> **Exercise brief**: Copy every line of the listing below word for word, omitting the pictures.

# start of Stored rows

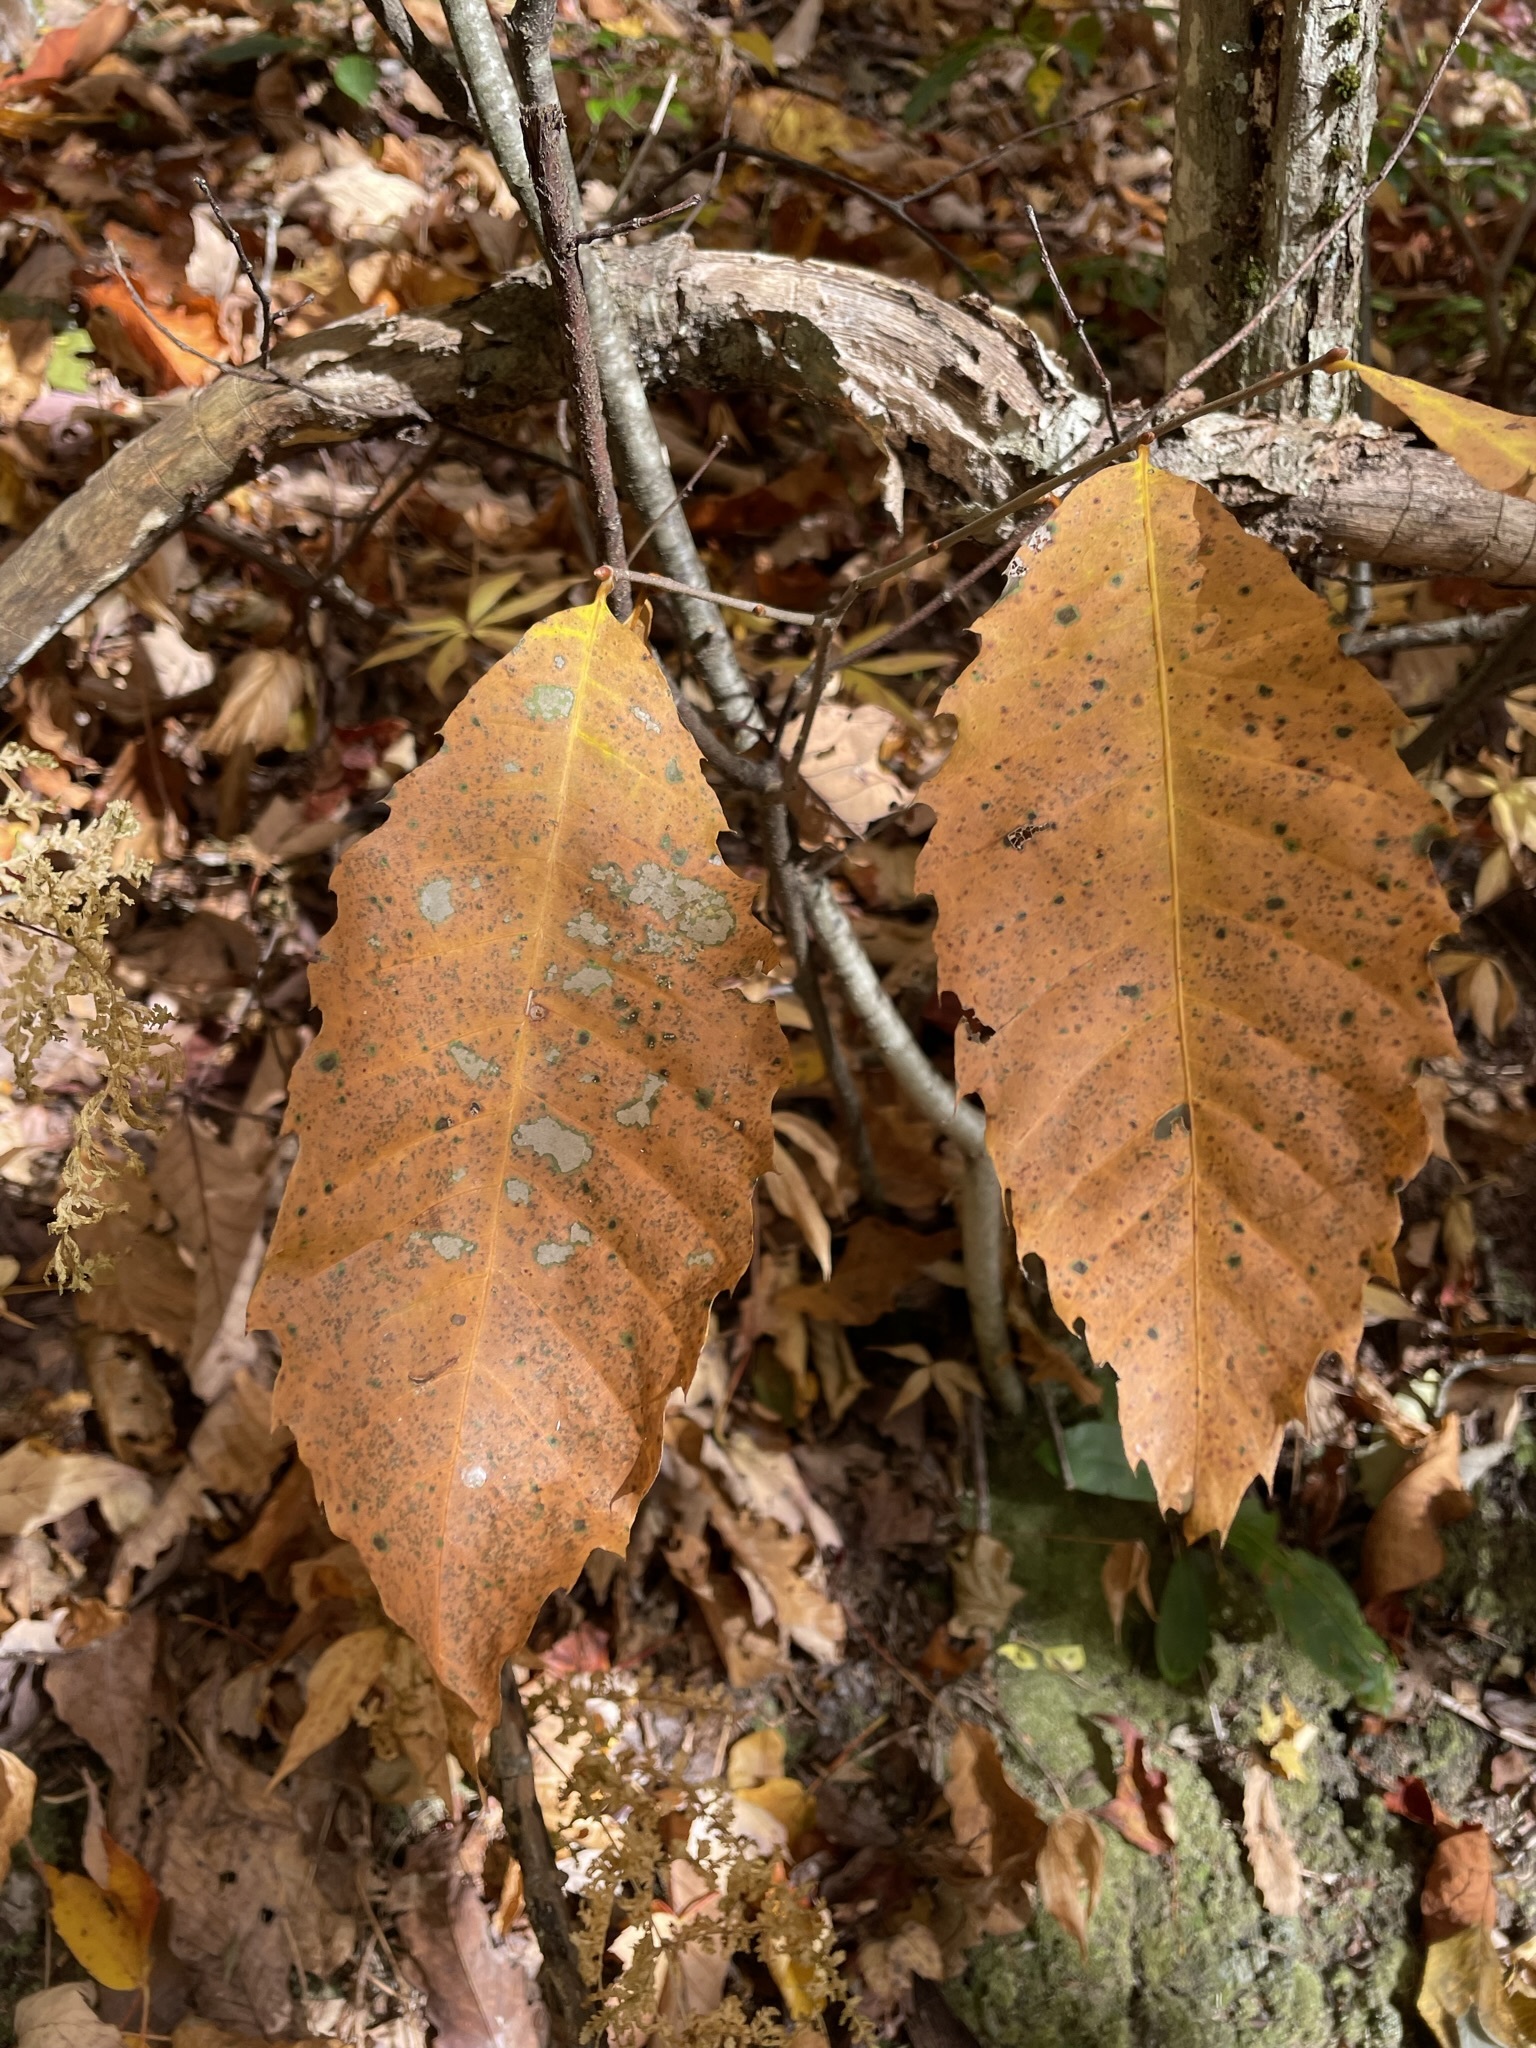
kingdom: Plantae
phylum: Tracheophyta
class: Magnoliopsida
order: Fagales
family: Fagaceae
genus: Castanea
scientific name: Castanea dentata
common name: American chestnut
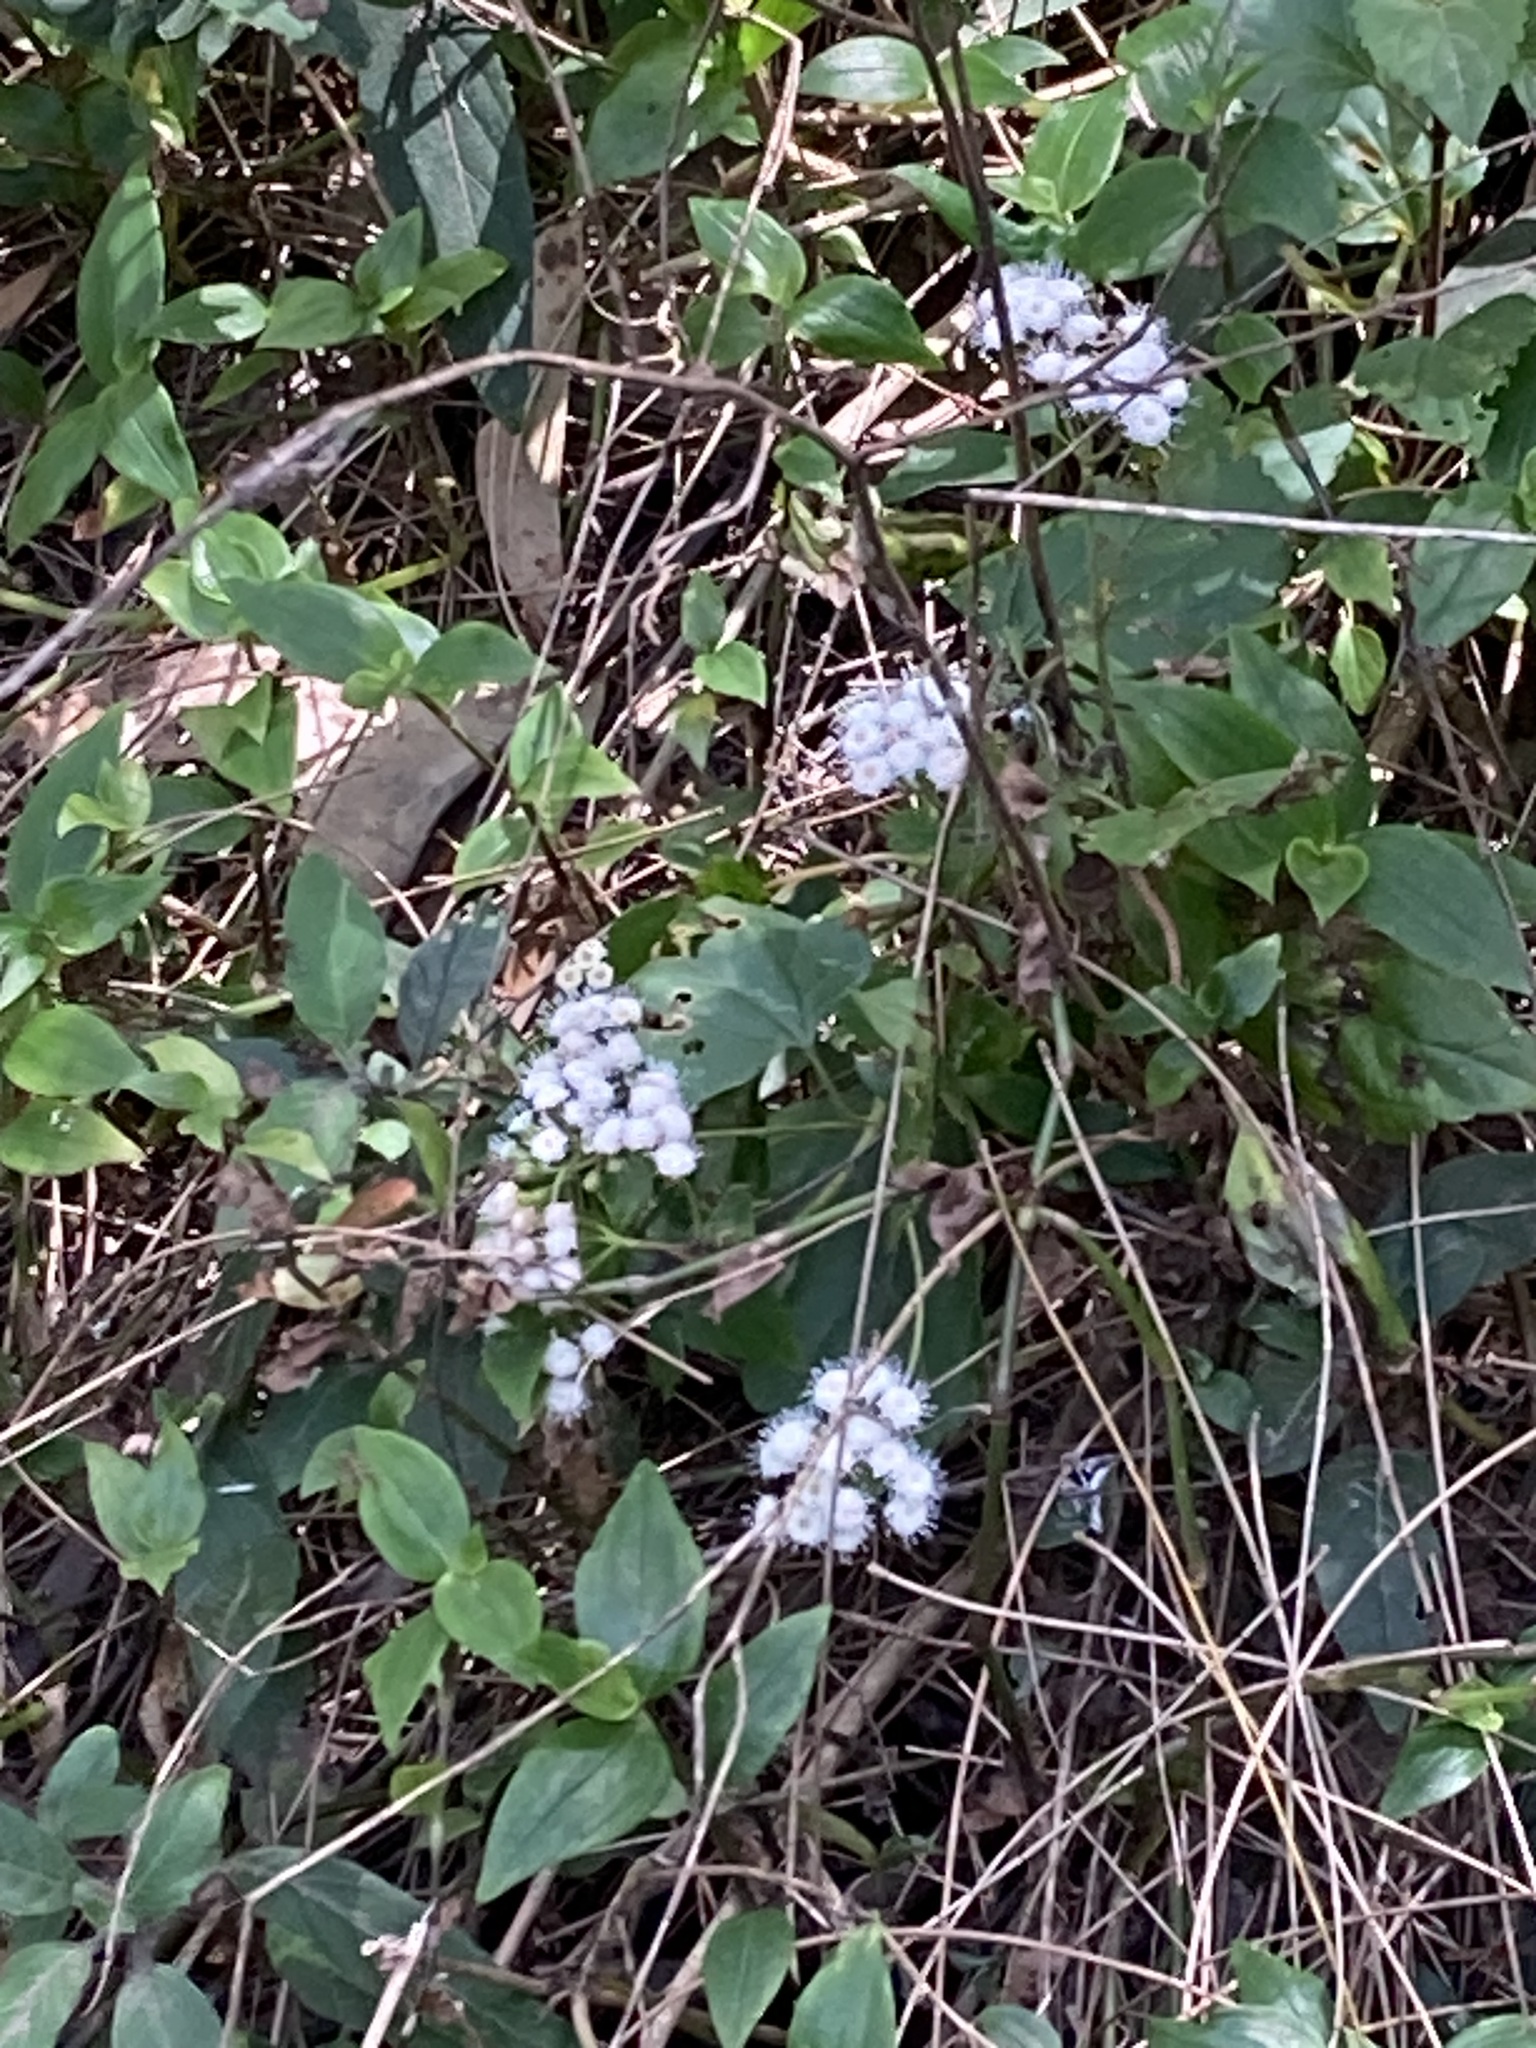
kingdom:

# end of Stored rows

> **Solution below**:
kingdom: Plantae
phylum: Tracheophyta
class: Magnoliopsida
order: Fagales
family: Fagaceae
genus: Castanea
scientific name: Castanea dentata
common name: American chestnut
kingdom:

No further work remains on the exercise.